There is no real consensus on the number of cells in the human body. Estimates put the number between ten trillion and one hundred trillion. A trillion is a million million-it is a word that crops up when we talk about the size of our national debt! The number of cells depends on the size of the person: bigger person, more cells. Also the number of cells in our body keeps changing as old cells die and new ones form.
Cells are so small that most can only be seen through a microscope. Every cell is made from an already existing cell. Each cell in the body behaves like a little factory and has two major components;
- The cytoplasm
- The nucleus
The cytoplasm contains the structures that consume and transform energy and perform many of the cell’s specialized functions, including storing and transporting cellular materials, breaking down waste, and producing and processing proteins. The nucleus is the control center and contains the genetic information that allows cells to reproduce. The mitochondrion in the cell is the factory where food and oxygen combine to make energy. Human cells are other animal cells have a membrane that holds the contents together.

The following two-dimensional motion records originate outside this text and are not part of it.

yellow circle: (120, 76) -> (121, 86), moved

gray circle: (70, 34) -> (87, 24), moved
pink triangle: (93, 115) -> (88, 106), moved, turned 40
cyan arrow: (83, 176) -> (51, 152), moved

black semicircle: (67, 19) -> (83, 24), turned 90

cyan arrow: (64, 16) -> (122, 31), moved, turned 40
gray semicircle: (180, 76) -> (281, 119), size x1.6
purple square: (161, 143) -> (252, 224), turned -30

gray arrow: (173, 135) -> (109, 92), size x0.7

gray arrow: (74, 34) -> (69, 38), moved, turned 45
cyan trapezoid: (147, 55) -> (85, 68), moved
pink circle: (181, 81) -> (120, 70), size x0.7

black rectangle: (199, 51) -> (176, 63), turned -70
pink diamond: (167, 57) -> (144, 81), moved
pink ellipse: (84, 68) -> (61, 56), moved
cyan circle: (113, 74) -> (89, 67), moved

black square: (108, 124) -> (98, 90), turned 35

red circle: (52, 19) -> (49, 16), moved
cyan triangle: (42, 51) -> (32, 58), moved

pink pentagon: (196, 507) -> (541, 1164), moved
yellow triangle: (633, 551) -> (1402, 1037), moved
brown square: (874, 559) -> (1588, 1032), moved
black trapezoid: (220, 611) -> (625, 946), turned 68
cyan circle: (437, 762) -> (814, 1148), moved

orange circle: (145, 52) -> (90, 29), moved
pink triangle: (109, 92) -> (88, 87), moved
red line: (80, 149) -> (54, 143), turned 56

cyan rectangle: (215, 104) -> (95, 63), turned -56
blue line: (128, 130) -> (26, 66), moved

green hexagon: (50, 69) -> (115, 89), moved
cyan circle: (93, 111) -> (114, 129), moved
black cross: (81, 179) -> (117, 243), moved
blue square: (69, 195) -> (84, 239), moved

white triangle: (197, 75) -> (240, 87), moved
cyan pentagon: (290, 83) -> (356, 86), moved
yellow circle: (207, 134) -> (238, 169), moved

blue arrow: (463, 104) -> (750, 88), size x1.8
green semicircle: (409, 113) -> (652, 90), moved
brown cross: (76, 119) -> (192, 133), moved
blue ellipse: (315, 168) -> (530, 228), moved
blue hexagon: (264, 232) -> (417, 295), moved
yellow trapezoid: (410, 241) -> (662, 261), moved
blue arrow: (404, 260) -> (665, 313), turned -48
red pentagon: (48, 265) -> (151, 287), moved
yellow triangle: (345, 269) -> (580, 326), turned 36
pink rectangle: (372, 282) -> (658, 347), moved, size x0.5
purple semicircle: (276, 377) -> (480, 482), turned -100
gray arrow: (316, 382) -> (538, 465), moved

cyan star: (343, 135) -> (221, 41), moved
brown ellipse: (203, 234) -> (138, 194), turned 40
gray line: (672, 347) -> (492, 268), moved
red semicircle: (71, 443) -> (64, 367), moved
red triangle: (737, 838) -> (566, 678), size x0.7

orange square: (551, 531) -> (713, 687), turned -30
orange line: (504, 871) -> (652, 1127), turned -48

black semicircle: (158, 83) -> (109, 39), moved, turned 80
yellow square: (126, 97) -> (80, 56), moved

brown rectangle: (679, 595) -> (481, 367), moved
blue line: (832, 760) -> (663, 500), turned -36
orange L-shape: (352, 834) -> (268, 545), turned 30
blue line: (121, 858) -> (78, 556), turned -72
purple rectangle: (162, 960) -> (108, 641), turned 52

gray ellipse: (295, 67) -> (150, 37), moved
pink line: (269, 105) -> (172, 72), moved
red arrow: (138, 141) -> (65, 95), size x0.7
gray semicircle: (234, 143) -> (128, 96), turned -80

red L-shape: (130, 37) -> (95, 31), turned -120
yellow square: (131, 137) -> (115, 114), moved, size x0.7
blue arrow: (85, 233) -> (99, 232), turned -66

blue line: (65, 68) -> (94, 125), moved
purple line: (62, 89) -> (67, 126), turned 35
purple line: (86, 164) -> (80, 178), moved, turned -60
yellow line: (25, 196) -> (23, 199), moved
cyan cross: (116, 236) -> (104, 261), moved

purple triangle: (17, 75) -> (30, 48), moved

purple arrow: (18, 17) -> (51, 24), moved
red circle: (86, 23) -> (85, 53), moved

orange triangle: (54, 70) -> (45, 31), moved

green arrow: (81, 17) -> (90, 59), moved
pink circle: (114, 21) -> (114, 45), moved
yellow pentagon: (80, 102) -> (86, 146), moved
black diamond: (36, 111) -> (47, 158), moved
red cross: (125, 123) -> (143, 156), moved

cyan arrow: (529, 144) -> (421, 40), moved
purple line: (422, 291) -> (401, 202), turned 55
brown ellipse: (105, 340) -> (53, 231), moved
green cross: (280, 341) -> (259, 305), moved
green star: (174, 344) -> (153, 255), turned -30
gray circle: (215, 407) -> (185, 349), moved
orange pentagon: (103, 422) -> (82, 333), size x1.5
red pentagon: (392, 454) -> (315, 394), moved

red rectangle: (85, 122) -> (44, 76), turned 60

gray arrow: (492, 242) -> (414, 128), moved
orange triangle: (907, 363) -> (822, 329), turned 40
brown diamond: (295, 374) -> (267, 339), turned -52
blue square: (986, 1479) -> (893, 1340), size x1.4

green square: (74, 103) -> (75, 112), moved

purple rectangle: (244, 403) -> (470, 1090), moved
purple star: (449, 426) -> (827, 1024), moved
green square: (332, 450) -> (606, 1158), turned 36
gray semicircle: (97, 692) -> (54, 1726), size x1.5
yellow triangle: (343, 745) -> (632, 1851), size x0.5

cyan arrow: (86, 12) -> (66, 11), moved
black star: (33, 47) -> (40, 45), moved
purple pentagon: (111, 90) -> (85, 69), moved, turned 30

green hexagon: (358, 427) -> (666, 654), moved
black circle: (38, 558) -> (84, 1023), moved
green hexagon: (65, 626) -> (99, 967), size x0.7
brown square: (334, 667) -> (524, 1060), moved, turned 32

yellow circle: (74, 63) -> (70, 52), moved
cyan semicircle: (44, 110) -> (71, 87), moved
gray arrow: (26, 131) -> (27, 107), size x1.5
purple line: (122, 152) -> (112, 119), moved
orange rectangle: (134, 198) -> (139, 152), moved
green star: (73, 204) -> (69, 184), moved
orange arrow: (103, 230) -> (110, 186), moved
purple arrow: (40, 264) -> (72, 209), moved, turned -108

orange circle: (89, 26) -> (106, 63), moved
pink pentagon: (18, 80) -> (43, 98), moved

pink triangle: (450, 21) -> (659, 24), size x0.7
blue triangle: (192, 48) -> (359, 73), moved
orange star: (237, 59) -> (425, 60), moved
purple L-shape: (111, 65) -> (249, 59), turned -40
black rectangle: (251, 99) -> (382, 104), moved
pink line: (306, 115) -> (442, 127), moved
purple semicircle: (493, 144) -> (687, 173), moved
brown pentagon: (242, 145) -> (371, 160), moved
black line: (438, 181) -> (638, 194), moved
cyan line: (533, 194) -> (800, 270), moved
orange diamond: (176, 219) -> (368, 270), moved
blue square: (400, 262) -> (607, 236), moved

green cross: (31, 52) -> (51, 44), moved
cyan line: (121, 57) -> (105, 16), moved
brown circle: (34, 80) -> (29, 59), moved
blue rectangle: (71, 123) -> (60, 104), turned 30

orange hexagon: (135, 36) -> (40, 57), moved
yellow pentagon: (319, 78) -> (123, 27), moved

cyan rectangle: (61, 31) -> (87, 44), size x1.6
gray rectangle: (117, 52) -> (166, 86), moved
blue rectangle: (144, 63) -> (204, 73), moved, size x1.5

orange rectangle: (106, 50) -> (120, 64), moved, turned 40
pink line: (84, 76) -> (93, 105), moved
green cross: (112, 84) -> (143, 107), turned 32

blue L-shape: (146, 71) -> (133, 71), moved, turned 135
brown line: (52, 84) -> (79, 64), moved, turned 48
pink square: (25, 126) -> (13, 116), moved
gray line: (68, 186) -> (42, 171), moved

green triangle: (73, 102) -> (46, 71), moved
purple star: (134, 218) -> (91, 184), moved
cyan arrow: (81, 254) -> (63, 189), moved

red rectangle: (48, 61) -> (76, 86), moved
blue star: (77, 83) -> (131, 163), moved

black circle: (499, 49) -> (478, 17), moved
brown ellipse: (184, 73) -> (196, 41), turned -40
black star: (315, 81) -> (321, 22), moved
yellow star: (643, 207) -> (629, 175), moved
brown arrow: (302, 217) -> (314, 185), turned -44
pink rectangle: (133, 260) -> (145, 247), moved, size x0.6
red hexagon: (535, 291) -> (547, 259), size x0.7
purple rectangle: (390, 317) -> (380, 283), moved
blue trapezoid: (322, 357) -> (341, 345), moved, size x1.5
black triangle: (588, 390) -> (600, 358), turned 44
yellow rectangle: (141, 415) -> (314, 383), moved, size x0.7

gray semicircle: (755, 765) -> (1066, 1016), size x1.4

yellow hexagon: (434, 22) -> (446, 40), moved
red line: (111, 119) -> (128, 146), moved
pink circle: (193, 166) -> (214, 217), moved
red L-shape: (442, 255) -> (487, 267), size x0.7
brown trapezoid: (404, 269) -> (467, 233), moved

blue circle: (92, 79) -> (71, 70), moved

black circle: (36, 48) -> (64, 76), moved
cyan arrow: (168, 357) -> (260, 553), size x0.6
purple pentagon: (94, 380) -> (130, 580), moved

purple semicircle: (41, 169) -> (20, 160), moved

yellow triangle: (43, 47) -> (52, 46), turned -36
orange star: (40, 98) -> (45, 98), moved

This membrane is thin, allowing nutrients to pass in and waste products to pass out,. Foot is the energy the cell needs. Each cell needs oxygen to burn the nutrients released from food.
The body has some cells that do not experience cell division. And red blood cells and outer skin cells have cytoplasm but do not have a nucleus.
In the cell, the process is called respiration. Oxygen breaks down the food into small pieces. The oxidizing of the food molecules is turned into carbon dioxide and water. Water makes up about two-thirds of the weight of the cell.